Identify every line in the records that contains the string "entities", and copy each of those lines. Matching is case-sensitive.

:: DATA SECTION

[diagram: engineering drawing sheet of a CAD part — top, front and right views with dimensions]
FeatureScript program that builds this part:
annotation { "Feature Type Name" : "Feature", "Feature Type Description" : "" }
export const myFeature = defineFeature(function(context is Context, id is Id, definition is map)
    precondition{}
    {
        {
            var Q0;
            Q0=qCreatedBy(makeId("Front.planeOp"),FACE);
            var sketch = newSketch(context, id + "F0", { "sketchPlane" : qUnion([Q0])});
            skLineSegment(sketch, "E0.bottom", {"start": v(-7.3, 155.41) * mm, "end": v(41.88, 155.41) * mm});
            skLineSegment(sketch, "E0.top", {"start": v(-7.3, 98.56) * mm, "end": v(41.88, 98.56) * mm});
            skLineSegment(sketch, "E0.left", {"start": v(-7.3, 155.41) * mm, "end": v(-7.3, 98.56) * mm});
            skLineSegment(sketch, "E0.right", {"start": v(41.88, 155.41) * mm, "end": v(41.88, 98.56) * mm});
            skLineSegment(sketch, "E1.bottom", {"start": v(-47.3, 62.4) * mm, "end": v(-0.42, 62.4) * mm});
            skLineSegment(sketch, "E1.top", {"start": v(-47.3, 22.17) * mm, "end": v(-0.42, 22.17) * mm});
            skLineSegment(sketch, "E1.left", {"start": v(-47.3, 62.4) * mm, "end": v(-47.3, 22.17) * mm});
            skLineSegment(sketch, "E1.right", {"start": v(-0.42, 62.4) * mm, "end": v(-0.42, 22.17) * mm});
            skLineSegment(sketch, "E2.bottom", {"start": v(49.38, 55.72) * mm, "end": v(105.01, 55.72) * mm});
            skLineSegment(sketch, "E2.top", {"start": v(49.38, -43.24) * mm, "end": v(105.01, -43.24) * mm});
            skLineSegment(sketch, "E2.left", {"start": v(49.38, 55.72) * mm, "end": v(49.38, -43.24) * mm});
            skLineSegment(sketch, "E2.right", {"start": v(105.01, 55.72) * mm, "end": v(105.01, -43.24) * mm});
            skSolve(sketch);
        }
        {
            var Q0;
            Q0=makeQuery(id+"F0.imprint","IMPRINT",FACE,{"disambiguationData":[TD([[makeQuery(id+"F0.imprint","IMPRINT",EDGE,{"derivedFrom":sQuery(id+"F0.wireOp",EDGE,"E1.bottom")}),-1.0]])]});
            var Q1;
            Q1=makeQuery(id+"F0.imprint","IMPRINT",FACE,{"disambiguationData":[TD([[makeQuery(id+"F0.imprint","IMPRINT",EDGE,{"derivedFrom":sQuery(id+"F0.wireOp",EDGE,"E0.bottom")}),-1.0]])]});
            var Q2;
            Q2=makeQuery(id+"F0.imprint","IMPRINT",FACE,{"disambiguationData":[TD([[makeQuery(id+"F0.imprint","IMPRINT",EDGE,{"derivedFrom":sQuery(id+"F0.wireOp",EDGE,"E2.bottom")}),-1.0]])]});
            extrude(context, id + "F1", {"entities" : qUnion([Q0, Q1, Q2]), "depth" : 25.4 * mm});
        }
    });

::::
:: DATA SECTION

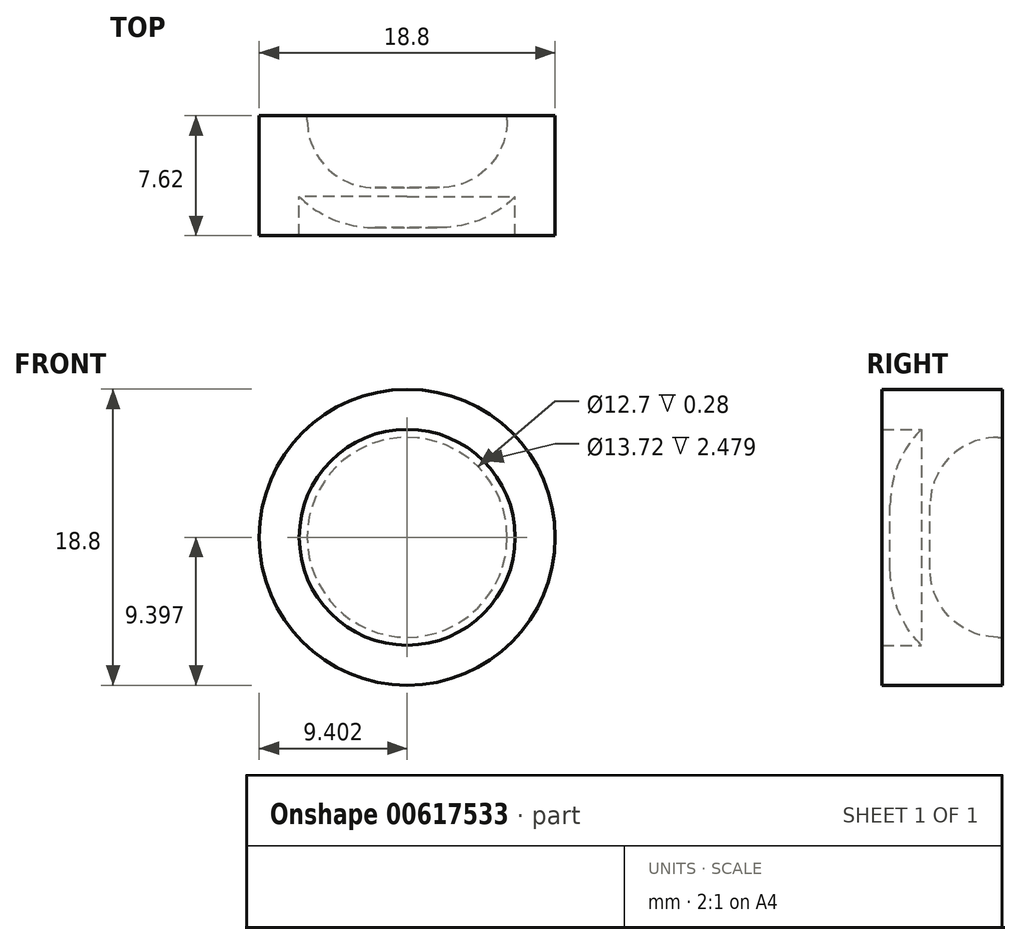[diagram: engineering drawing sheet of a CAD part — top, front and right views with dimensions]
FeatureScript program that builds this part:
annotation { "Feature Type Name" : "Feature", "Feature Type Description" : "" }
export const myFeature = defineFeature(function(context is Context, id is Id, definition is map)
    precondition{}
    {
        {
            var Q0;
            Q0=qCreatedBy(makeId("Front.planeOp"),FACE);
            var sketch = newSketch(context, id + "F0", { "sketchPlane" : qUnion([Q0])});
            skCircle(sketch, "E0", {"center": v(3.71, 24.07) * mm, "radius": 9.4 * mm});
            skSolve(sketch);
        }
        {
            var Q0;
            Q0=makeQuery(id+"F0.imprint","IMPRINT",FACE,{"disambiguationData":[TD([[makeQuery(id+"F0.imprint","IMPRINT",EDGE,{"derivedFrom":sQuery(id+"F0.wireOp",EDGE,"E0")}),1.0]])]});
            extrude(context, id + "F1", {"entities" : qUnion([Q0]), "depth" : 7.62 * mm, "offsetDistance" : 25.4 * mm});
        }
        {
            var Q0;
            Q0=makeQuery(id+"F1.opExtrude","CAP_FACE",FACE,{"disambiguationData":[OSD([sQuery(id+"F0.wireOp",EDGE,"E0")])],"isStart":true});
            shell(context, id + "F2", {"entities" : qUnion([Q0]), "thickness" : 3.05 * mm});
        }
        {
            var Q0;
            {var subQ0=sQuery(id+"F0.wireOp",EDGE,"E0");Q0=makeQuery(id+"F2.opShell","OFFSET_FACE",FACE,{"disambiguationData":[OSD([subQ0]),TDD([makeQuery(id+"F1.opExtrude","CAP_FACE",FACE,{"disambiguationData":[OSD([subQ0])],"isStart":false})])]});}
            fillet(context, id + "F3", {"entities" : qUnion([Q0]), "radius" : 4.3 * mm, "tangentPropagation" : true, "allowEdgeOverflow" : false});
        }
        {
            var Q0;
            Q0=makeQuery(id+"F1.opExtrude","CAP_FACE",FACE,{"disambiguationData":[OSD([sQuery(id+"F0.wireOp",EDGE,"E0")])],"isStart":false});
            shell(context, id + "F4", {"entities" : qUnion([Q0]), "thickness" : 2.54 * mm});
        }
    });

::::

**SOLUTION**
            extrude(context, id + "F1", {"entities" : qUnion([Q0, Q1, Q2]), "depth" : 25.4 * mm});
            extrude(context, id + "F1", {"entities" : qUnion([Q0]), "depth" : 7.62 * mm, "offsetDistance" : 25.4 * mm});
            shell(context, id + "F2", {"entities" : qUnion([Q0]), "thickness" : 3.05 * mm});
            fillet(context, id + "F3", {"entities" : qUnion([Q0]), "radius" : 4.3 * mm, "tangentPropagation" : true, "allowEdgeOverflow" : false});
            shell(context, id + "F4", {"entities" : qUnion([Q0]), "thickness" : 2.54 * mm});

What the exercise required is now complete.